DIVULGAÇÃO / NAUGHTY DOG

Uma tendência que vai além do entretenimento

A Bain & Company estima que a receita global de videogames pode crescer cerca de 6% ao ano até 2028, alcançando US$ 257 bilhões. Gonzatti reforça o valor dessas propriedades intelectuais: “Jogos têm um enorme potencial para ampliar fronteiras da narrativa e da cultura pop contemporânea”.

Porém, ele faz um alerta importante: “O mercado corre o risco de saturar com produtos genéricos se não houver respeito e profundidade na adaptação”. O diferencial está na intencionalidade e na qualidade da tradução entre mídias — quando bem feita, a adaptação não é só um jogo que virou série, mas uma obra que enriquece o universo cultural e expande as possibilidades narrativas.

O futuro do audiovisual está no encontro entre jogos e telas

Mais do que consumir, as audiências atuais querem sentir-se parte das histórias. As adaptações de jogos para cinema e TV são uma expressão clara dessa transformação na maneira de contar e viver narrativas. Elas revelam o potencial do audiovisual para se reinventar, dialogar com outras mídias e atender a uma geração que valoriza a imersão e a participação.

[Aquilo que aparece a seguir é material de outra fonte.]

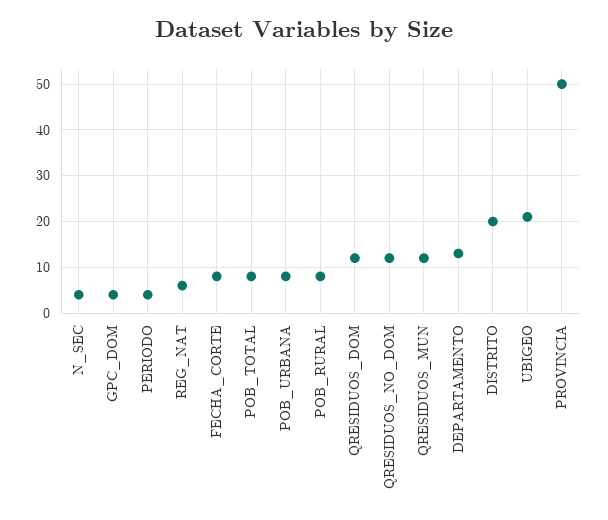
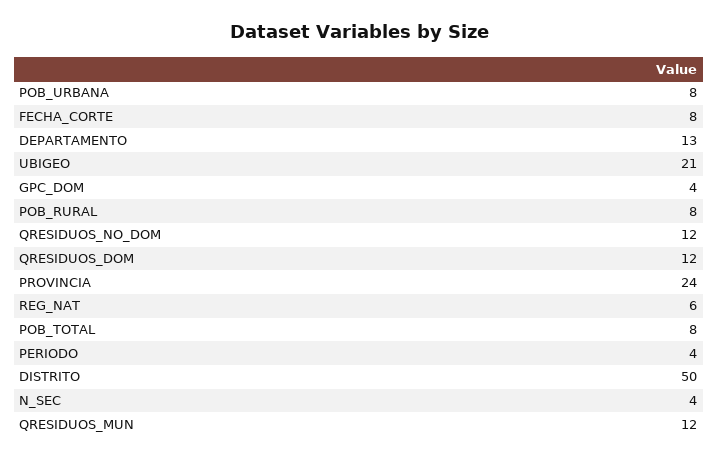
DISTRITO: 20 -> 50
PROVINCIA: 50 -> 24

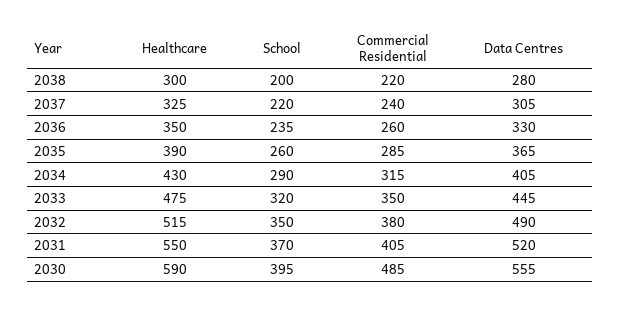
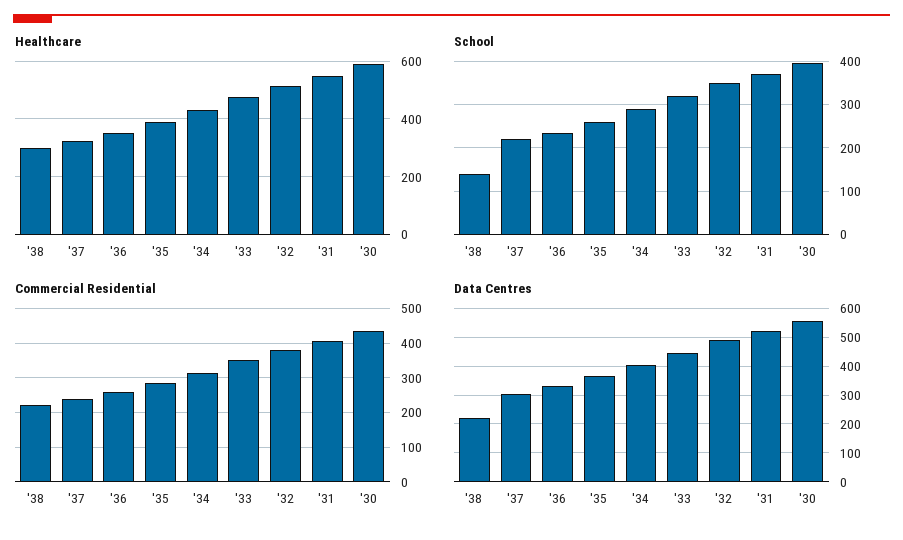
School, 2038: 200 -> 140
Data Centres, 2038: 280 -> 225
Commercial Residential, 2030: 485 -> 440

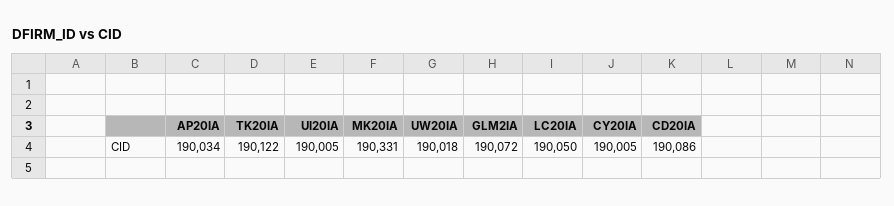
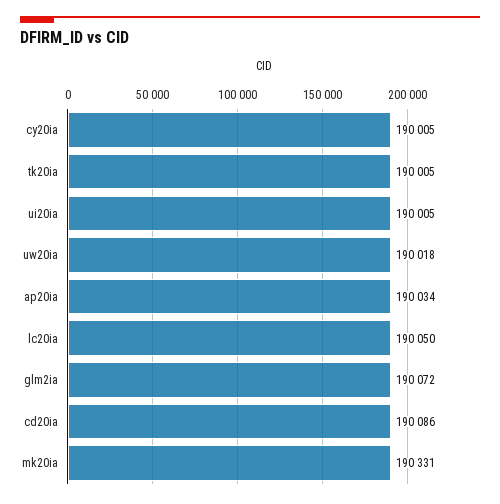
TK20IA: 190122 -> 190005

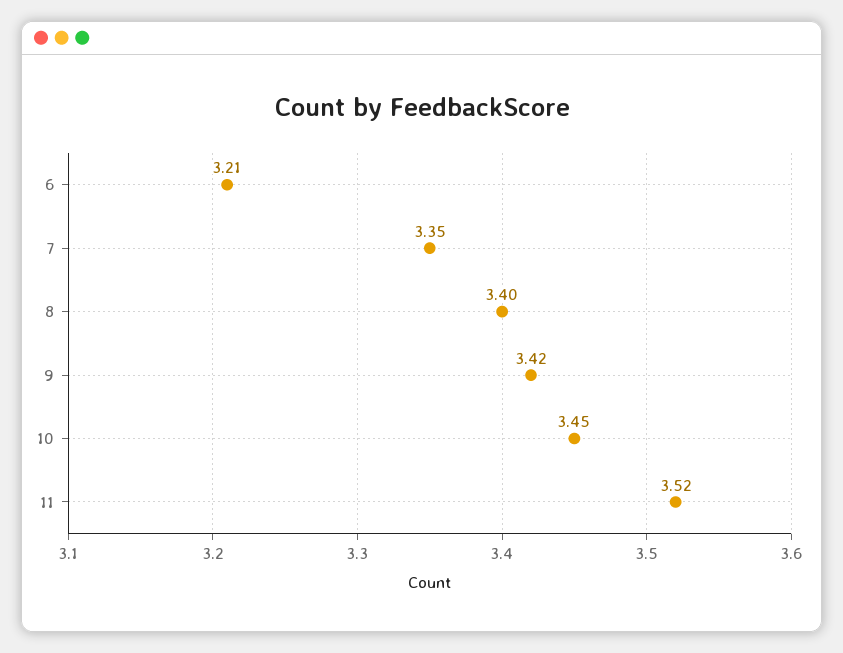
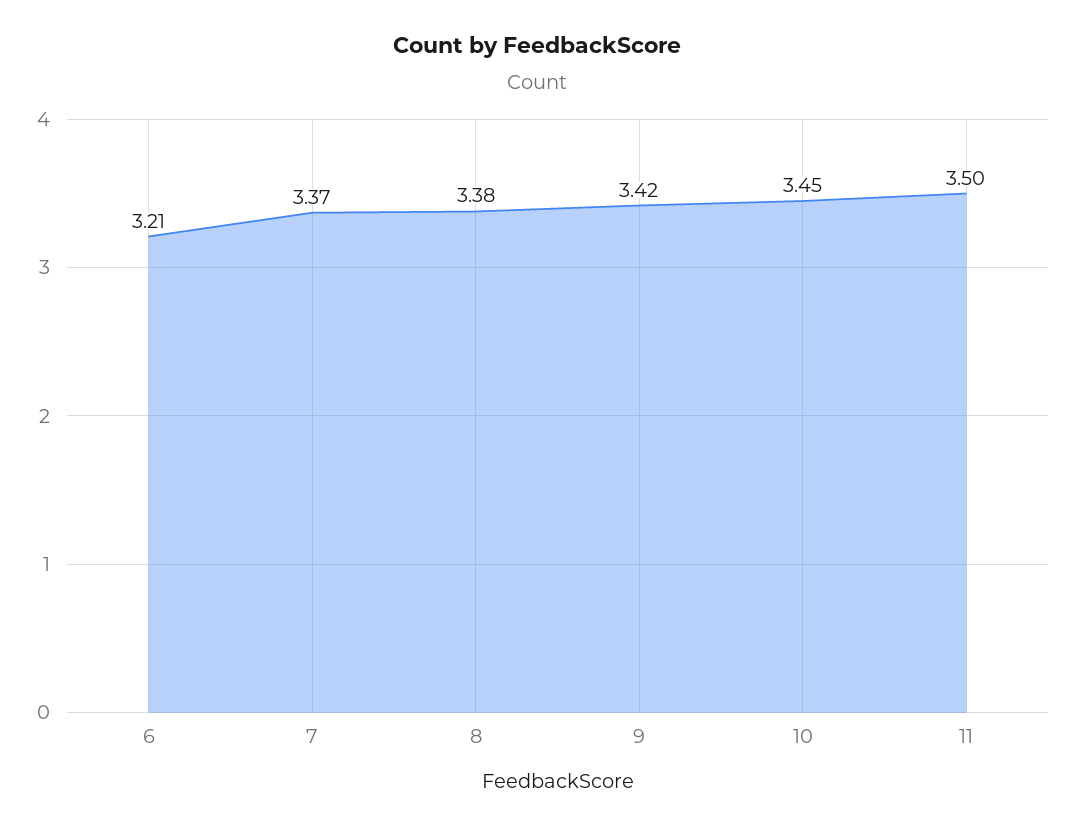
7: 3.35 -> 3.37
8: 3.4 -> 3.38
11: 3.52 -> 3.5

O “checkpoint” entre o mundo dos jogos e das telas pode representar um novo capítulo para a indústria do entretenimento — uma ponte entre interatividade e experiência compartilhada, entre controle e contemplação, entre o jogador e o espectador. Nesse cenário, as adaptações bem-sucedidas serão aquelas que respeitarem a complexidade e alma dos jogos, ao mesmo tempo em que se tornam arte audiovisual com vida própria.